_Saved entries:_
++++

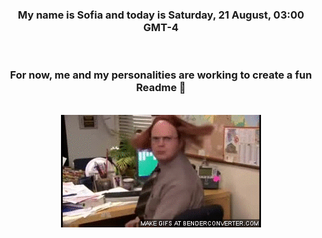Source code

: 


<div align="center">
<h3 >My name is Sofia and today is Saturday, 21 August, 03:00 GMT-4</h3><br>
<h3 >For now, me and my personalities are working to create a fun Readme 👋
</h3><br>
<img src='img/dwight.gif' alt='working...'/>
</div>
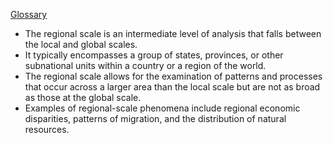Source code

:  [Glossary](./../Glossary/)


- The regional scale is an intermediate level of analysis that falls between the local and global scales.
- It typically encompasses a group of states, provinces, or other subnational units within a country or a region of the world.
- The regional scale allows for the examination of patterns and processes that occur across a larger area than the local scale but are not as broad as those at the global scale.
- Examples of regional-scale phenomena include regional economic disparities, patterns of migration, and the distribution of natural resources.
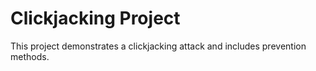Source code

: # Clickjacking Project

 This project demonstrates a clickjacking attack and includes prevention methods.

++++

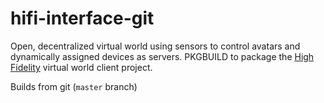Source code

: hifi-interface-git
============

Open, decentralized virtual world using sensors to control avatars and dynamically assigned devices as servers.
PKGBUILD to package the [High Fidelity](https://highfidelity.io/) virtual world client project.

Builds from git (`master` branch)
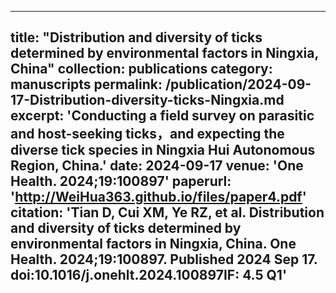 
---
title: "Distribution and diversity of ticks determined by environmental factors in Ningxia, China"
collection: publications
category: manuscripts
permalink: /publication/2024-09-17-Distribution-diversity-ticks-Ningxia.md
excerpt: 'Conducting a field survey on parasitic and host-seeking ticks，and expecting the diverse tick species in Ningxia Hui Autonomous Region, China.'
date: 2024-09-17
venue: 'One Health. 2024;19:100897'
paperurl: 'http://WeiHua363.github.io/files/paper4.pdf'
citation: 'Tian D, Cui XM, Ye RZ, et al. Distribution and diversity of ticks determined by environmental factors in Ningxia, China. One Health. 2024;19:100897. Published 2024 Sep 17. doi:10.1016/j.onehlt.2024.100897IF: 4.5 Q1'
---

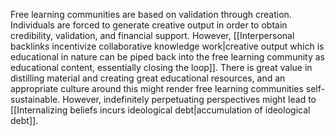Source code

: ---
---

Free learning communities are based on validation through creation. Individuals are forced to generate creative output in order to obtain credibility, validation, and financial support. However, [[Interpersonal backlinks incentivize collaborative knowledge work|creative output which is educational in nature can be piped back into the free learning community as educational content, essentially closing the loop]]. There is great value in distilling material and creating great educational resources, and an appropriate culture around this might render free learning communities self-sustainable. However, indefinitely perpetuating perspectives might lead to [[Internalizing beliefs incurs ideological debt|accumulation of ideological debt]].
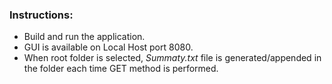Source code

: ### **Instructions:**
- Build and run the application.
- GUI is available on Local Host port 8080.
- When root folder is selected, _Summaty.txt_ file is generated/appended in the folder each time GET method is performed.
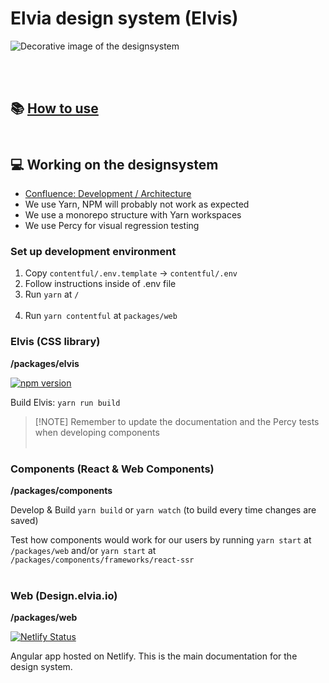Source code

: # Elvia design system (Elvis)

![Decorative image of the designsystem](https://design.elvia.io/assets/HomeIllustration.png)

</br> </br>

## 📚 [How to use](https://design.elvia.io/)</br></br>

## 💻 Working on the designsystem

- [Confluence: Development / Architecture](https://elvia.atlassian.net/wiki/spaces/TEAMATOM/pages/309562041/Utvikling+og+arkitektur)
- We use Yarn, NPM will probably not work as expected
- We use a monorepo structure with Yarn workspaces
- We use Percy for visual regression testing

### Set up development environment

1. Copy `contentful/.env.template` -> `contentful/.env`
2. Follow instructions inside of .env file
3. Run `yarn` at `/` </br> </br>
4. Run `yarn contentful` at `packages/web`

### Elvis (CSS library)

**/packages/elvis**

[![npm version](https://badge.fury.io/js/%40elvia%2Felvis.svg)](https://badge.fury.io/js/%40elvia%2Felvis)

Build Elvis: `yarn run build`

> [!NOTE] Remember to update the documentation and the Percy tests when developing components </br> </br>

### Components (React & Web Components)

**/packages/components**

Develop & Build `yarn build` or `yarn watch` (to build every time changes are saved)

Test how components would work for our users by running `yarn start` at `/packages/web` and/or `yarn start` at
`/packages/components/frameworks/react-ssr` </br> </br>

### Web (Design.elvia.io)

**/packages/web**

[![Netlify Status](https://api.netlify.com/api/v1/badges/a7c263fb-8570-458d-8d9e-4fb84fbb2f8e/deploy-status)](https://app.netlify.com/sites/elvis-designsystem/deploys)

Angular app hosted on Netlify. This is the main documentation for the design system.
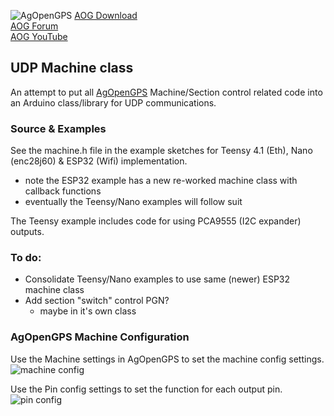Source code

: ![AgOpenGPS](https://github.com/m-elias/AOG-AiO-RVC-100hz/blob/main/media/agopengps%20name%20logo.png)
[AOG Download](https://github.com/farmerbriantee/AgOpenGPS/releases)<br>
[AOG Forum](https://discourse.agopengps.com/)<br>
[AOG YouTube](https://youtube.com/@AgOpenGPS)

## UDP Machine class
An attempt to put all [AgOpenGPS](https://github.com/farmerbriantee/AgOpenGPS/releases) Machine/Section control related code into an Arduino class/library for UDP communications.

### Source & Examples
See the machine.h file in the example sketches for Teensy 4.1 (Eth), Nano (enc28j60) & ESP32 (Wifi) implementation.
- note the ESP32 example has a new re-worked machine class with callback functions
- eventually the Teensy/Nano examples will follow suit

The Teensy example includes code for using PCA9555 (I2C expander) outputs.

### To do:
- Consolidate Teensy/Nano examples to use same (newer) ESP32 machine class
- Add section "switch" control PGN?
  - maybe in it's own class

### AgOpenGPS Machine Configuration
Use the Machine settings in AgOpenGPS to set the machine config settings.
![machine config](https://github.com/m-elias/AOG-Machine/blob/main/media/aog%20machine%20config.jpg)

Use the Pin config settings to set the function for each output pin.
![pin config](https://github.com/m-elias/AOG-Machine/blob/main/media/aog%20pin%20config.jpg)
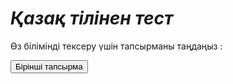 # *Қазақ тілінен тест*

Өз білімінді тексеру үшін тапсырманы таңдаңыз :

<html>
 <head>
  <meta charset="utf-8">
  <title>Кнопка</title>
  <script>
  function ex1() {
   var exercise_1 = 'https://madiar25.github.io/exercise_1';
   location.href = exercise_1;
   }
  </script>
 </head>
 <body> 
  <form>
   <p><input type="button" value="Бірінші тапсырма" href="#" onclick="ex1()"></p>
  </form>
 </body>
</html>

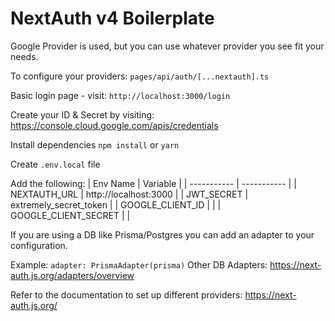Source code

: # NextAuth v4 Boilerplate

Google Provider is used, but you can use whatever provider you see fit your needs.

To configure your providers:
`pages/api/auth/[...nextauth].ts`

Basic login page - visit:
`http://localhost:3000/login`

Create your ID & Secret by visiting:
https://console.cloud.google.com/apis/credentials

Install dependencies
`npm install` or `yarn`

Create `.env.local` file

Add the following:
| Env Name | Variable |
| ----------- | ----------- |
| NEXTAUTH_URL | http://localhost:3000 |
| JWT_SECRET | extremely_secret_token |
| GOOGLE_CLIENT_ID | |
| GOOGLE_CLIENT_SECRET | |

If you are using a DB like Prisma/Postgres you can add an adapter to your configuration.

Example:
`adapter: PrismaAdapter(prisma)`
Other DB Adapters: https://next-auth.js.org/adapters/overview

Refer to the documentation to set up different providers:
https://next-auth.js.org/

++++

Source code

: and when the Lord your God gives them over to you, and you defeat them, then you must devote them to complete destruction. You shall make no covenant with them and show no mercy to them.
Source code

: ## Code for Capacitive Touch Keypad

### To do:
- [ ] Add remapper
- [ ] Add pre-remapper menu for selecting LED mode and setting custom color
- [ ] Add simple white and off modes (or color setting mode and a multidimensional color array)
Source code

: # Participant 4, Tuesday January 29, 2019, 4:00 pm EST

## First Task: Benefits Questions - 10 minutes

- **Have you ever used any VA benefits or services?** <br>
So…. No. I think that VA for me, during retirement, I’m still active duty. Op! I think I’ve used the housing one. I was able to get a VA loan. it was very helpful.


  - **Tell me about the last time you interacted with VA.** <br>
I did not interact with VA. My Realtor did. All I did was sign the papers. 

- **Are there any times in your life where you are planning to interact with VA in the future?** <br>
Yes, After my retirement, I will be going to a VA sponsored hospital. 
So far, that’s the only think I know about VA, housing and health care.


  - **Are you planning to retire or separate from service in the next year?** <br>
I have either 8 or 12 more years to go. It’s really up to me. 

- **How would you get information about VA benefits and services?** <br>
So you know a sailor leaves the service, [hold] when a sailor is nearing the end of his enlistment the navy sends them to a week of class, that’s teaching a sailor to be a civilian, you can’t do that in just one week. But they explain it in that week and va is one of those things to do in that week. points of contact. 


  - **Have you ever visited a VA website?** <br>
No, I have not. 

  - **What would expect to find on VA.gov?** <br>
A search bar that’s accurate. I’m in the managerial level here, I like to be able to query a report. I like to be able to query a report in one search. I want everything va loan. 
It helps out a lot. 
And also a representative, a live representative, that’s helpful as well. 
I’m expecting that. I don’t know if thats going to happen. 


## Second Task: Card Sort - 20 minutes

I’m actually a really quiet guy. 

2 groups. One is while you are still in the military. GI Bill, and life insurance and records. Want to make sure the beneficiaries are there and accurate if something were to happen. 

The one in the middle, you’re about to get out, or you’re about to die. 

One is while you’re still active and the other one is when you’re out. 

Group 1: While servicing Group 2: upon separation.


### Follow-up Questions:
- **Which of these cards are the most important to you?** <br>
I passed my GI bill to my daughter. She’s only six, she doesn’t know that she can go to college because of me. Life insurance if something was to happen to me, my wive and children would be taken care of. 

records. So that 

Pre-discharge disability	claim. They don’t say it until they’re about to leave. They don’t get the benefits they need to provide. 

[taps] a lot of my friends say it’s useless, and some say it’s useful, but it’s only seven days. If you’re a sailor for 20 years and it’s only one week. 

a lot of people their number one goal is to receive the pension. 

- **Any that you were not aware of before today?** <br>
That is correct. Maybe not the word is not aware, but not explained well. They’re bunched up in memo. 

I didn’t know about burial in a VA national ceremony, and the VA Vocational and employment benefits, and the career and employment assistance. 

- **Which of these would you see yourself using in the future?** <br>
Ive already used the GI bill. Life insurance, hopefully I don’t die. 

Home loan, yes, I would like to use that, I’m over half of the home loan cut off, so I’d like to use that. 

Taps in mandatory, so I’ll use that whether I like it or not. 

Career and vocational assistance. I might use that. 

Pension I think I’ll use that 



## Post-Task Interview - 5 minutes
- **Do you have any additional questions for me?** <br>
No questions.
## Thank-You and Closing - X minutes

++++

_Task description:_ When the word "designsystem" shows up in a line of the entries, report that line.

_Answer to this exercise:_
![Decorative image of the designsystem](https://design.elvia.io/assets/HomeIllustration.png)
## 💻 Working on the designsystem
[![Netlify Status](https://api.netlify.com/api/v1/badges/a7c263fb-8570-458d-8d9e-4fb84fbb2f8e/deploy-status)](https://app.netlify.com/sites/elvis-designsystem/deploys)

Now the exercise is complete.